Last time I felt like griping about the cost of cable TV, I pointed out that the alternatives were not likely to save me a great deal of money, and besides there’s always the chance that I might want to watch something on the spur of the moment, moments being unusually spur-rich these days.
And there’s this angle which should be obvious, but probably isn’t:
The thing about these “cut the cord” (cancel cable) articles is they all act like they are righteously retaliating against greedy providers. With the obvious exception of illegal downloading, who exactly do they think is giving them the means to do so? One way or another, they’re going to get their money. Or we’re going to stop getting content.
You can hardly blame the owner of a cash cow for looking askance at someone who threatens to pound it into Swiss steak.

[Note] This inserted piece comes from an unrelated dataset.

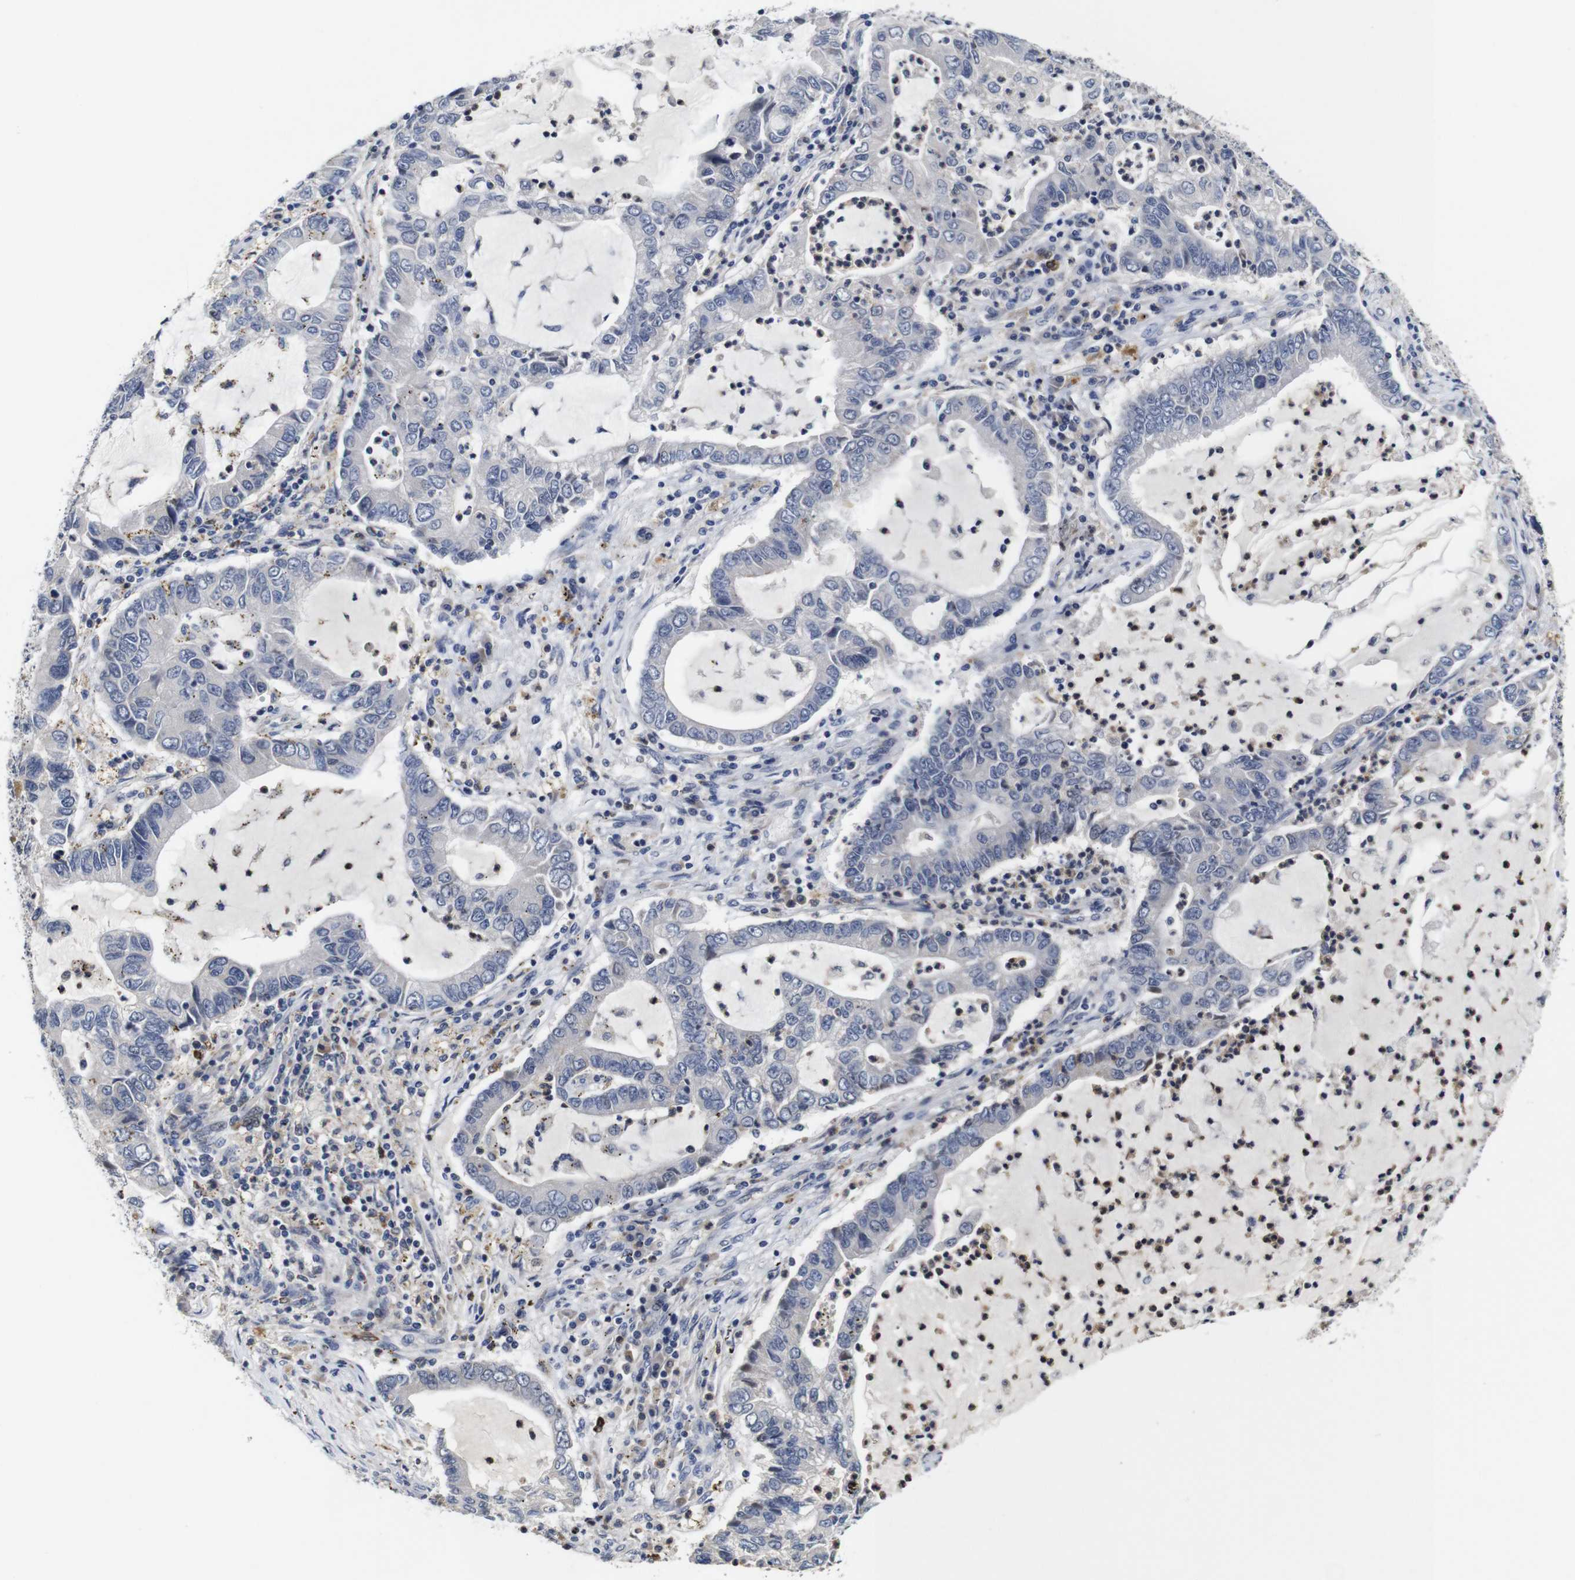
{"staining": {"intensity": "negative", "quantity": "none", "location": "none"}, "tissue": "lung cancer", "cell_type": "Tumor cells", "image_type": "cancer", "snomed": [{"axis": "morphology", "description": "Adenocarcinoma, NOS"}, {"axis": "topography", "description": "Lung"}], "caption": "DAB (3,3'-diaminobenzidine) immunohistochemical staining of human adenocarcinoma (lung) shows no significant staining in tumor cells.", "gene": "NTRK3", "patient": {"sex": "female", "age": 51}}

What’s more, the urge to get television over the Net may lead to discouraging-sounding scenarios like this one:
[Television] is moving off the air and over the top of cable and telephony. Still, the Internet is sold as a service already by cablecos and telcos that hate the thought of remaining a “dumb pipe.”

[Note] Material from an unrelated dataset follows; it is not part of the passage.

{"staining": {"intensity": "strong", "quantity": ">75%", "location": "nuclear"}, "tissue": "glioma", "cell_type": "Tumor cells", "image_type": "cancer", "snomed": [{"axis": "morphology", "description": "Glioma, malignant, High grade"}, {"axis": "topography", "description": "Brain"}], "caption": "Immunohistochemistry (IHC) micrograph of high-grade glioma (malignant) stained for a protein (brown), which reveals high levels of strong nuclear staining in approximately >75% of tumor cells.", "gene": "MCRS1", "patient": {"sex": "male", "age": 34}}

If things go the way [Michael] Crossey expects, the Net’s carriers will likely expand Net service offerings in ways that fracture the Net into pieces, each with hard-wired dependencies on the carrier. The result will be the biggest body-snatch in the history of business. Standing where the Net used to be won’t be Telco 2.0, but TV 2.0, with lots of marketing gravy.
And being in a disfavored demographic, as I am, means any gravy I get will be cold and congealed and generally disgusting.